More time ago now than I really care to remember I wrote something about the Mithras sculptures found in Hulme during the 19th century and showed the small figurine of Mithras from the Manchester Museum collection. At the time I remember thinking there was something rather odd about the figurine and that suspicion was strengthened when Jan Kindberg Jacobsen (Curator, Department of Ancient Art in Copenhagen) got in touch in January 2013 to say he was aware of two other similar figurines and to ask if ours was a forgery.

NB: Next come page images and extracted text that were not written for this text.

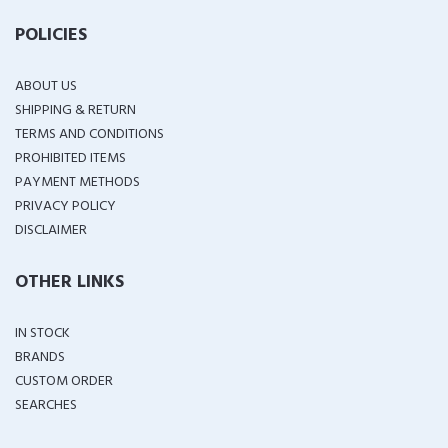
POLICIES
ABOUT US
SHIPPING & RETURN
TERMS AND CONDITIONS
PROHIBITED ITEMS
PAYMENT METHODS
PRIVACY POLICY
DISCLAIMER
OTHER LINKS
IN STOCK
BRANDS
CUSTOM ORDER
SEARCHES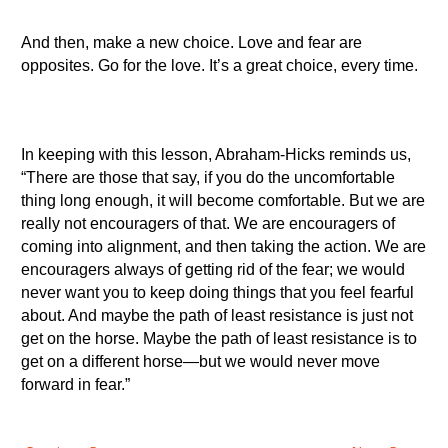
And then, make a new choice. Love and fear are
opposites. Go for the love. It’s a great choice, every time.
In keeping with this lesson, Abraham-Hicks reminds us,
“There are those that say, if you do the uncomfortable
thing long enough, it will become comfortable. But we are
really not encouragers of that. We are encouragers of
coming into alignment, and then taking the action. We are
encouragers always of getting rid of the fear; we would
never want you to keep doing things that you feel fearful
about. And maybe the path of least resistance is just not
get on the horse. Maybe the path of least resistance is to
get on a different horse—but we would never move
forward in fear.”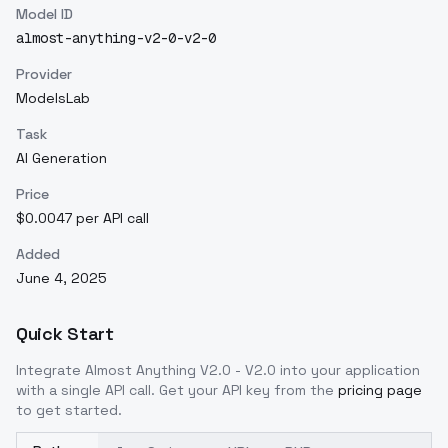
Model ID
almost-anything-v2-0-v2-0
Provider
ModelsLab
Task
AI Generation
Price
$0.0047 per API call
Added
June 4, 2025
Quick Start
Integrate
Almost Anything V2.0 - V2.0
into your application
with a single API call. Get your API key from the
pricing page
to get started.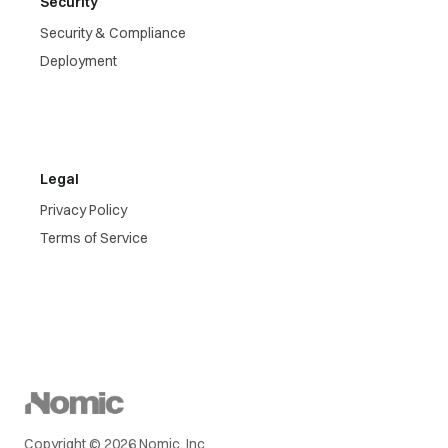
Security
Security & Compliance
Deployment
Legal
Privacy Policy
Terms of Service
Copyright © 2026 Nomic, Inc.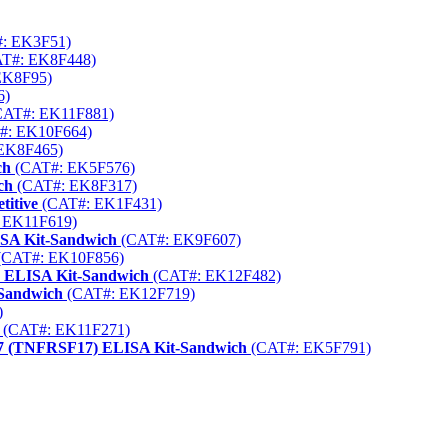
: EK3F51)
T#: EK8F448)
EK8F95)
6)
AT#: EK11F881)
#: EK10F664)
EK8F465)
ch
(CAT#: EK5F576)
ch
(CAT#: EK8F317)
itive
(CAT#: EK1F431)
 EK11F619)
ISA Kit-Sandwich
(CAT#: EK9F607)
(CAT#: EK10F856)
) ELISA Kit-Sandwich
(CAT#: EK12F482)
-Sandwich
(CAT#: EK12F719)
)
(CAT#: EK11F271)
17 (TNFRSF17) ELISA Kit-Sandwich
(CAT#: EK5F791)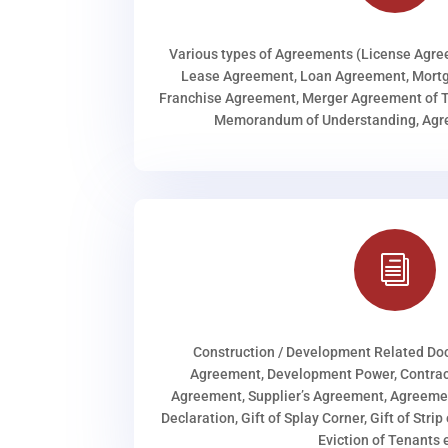
Various types of Agreements (License Agr
Lease Agreement, Loan Agreement, Mortg
Franchise Agreement, Merger Agreement of T
Memorandum of Understanding, Agree
i
Construction / Development Related D
Agreement, Development Power, Contract
Agreement, Supplier’s Agreement, Agreeme
Declaration, Gift of Splay Corner, Gift of Stri
Eviction of Tenants e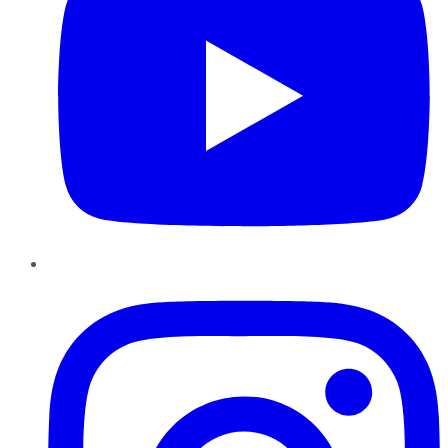
Instagram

There the matter rested until this morning when during one of the curatorial team’s joint working meetings we looked at some archival material that David Gelsthorpe, Curator of Palaeontology, had found in store. We had great fun going through archive correspondence from the 1920s allocating the paper documents in the folders to different disciplines and recognising names of important donors. In this age of digital media it is salutary to reflect how much important information is lost when email accounts are closed, whilst copy correspondence a hundred or more years old may yield vital information for research.
One of letters we looked at this morning was written by Francis Haverfield (1860-1919), one of the first serious academic students of Roman Britain. He held the Camden Professorship of Ancient History at the University of Oxford. On 6th May 1903 he wrote:
My dear Sir,
The little bronze of which you have been good enough to send me a photograph, is a forgery. The inscription is a blundered copy of a real inscription on stone, now at Paris. Other forgeries from the same original are known – all very likely, by the same forger, who may have lived in the 17th or 18th century. See F.Cumont, ‘Textes at monuments relatifs au culte de Mithra’ ii pp 398-445. I am,
Yours very faithfully,
F.Haverfield
In the same bundle is a note on a card from a Mr J.S.Hall:-
Dear Mr Hoyle,
Many thanks for your letter. It is disappointing to hear that the figure is a forgery, but it seems to be a forgery of some antiquity and interest. I picked it up for 3/- 6d (42 pence in today’s money!) in a “Marine (?) Store” in Nottingham and I feel sure that the man who sold it me & told me the story was only reflecting what he had been told by the man who sold it him. In any case I do not think he (illegible word?) over-charged me! Very truly yours, J.S.Hall
A letter of 16th May 1903 from a French correspondent says (in translation):
Sir,
Thank you very much for sending the bronze figurine that you recently acquired. But I’m afraid that this is a modern piece. A series of similar figurines with the inscription DEO INVITO were reported in Germany and Italy and seem to be the work of some Renaissance forger (c.f. Texts and Monuments Relating to the Mithraic Mysteries Vol.II p.445). Besides you have perhaps already noticed yourself that I am pleased to be able, thanks to you, to add another example to this small collection.
Believe me Sir, most sincerely yours,
The signature is difficult to decipher but appears to be Franz Cumont of 75 Rue Montoyer, Brussels, and author of the work referred to earlier.
Amazing what you can find in the archives isn’t it?